_RECORDS SUPPLIED:_
*** Block opens ***

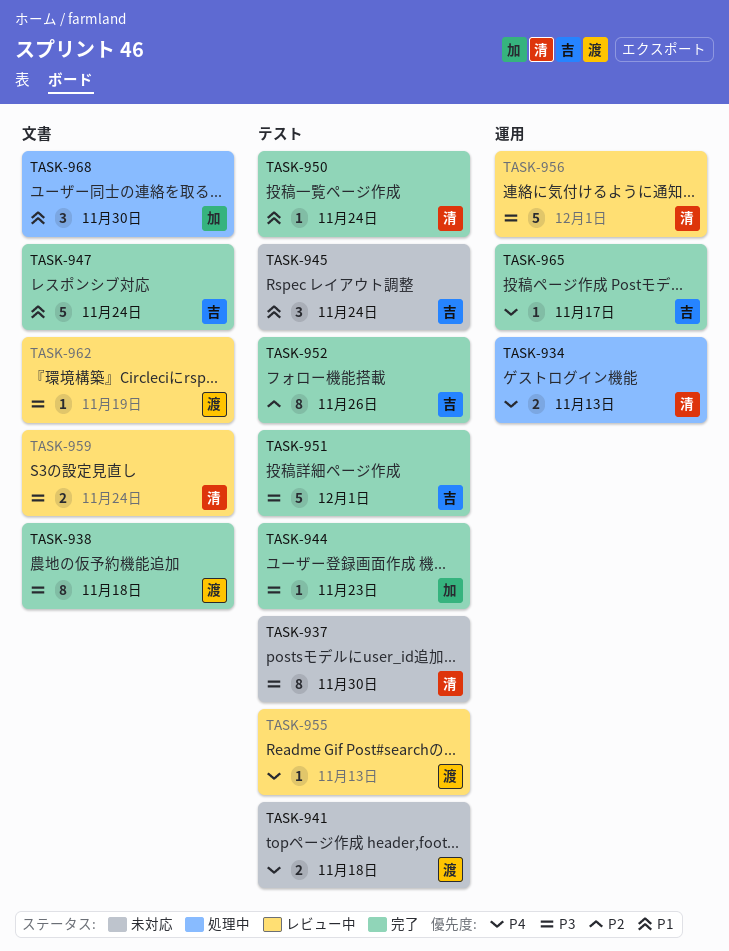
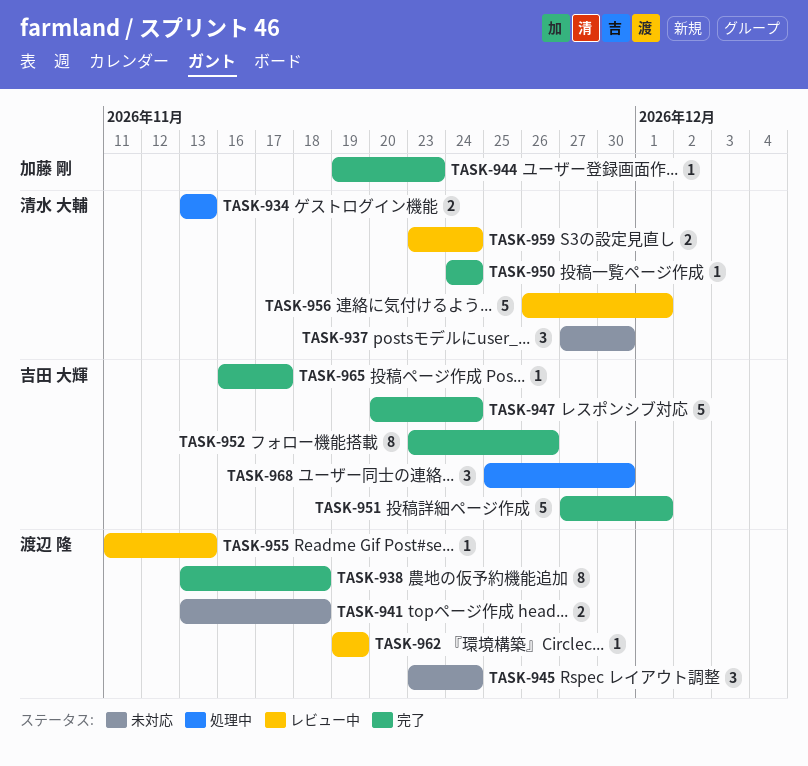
TASK-937, estimate: 8 -> 3
TASK-945, owner: 吉田 大輝 -> 渡辺 隆
TASK-968, owner: 加藤 剛 -> 吉田 大輝

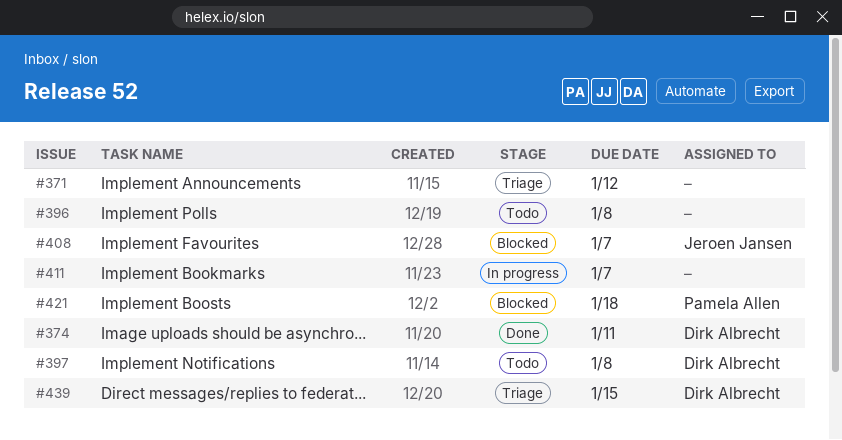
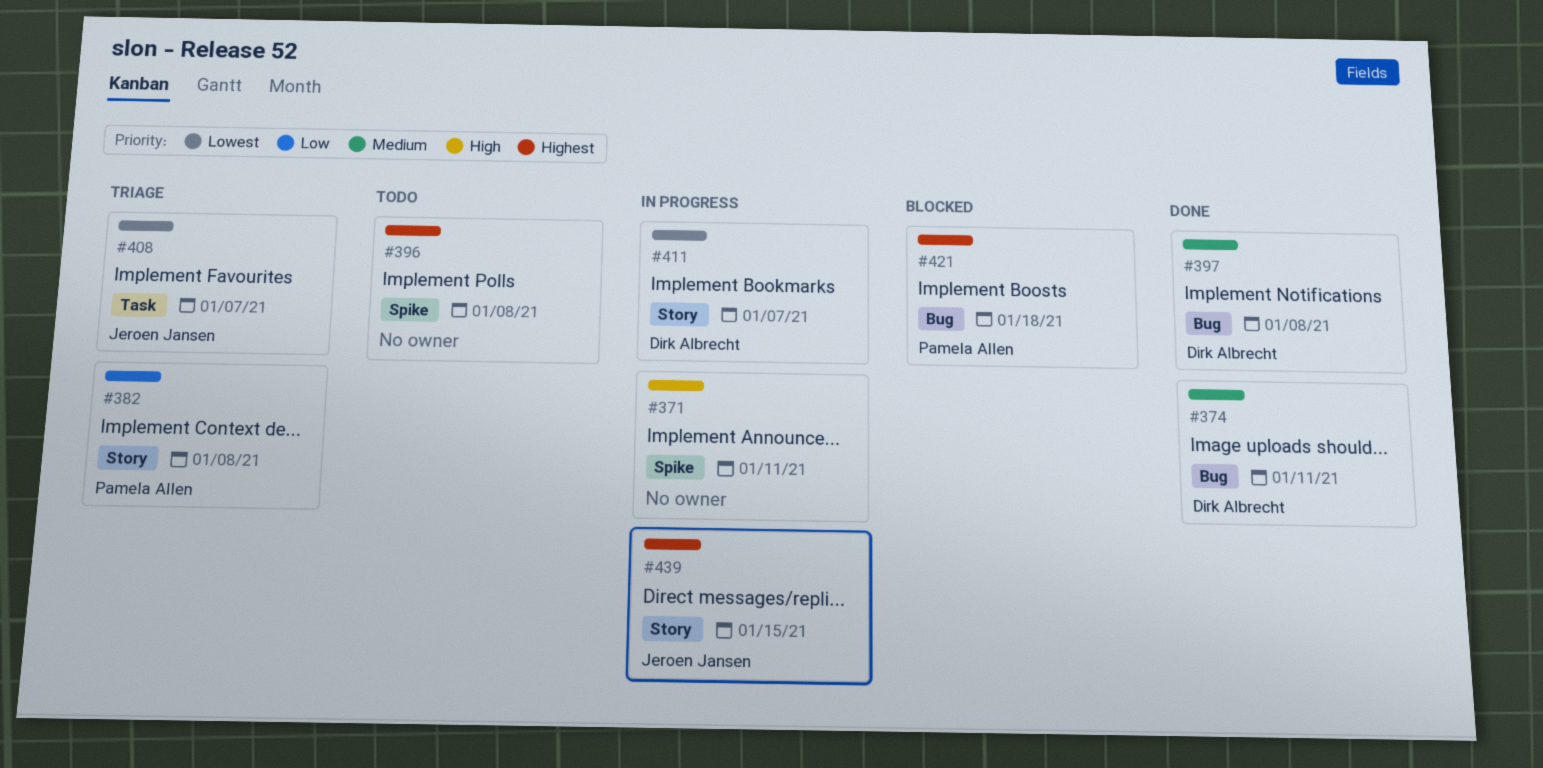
#371, status: Triage -> In progress
#371, due: Jan 12 -> Jan 11
#382: none -> present
#397, status: Todo -> Done
#408, status: Blocked -> Triage
#411, owner: none -> Dirk Albrecht
#439, status: Triage -> In progress
#439, owner: Dirk Albrecht -> Jeroen Jansen

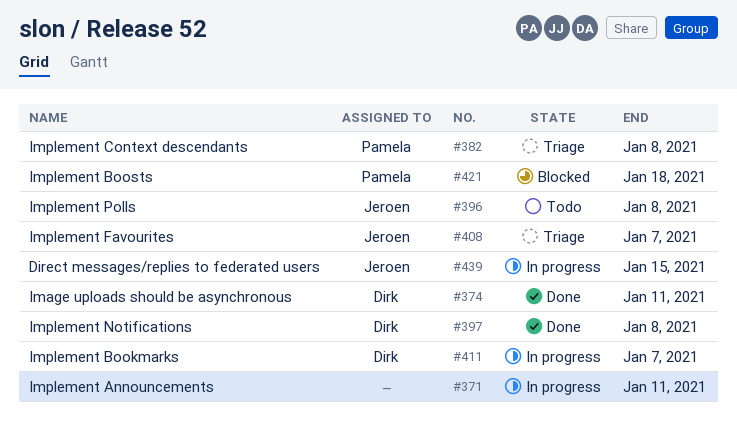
#396, owner: none -> Jeroen Jansen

*** Block closes ***

_ACTIVITY:_ The response should reproduce all the material above exactly and leave out its pictures.

_EXERCISE OUTPUT:_
TASK-937, estimate: 8 -> 3
TASK-945, owner: 吉田 大輝 -> 渡辺 隆
TASK-968, owner: 加藤 剛 -> 吉田 大輝

#371, status: Triage -> In progress
#371, due: Jan 12 -> Jan 11
#382: none -> present
#397, status: Todo -> Done
#408, status: Blocked -> Triage
#411, owner: none -> Dirk Albrecht
#439, status: Triage -> In progress
#439, owner: Dirk Albrecht -> Jeroen Jansen

#396, owner: none -> Jeroen Jansen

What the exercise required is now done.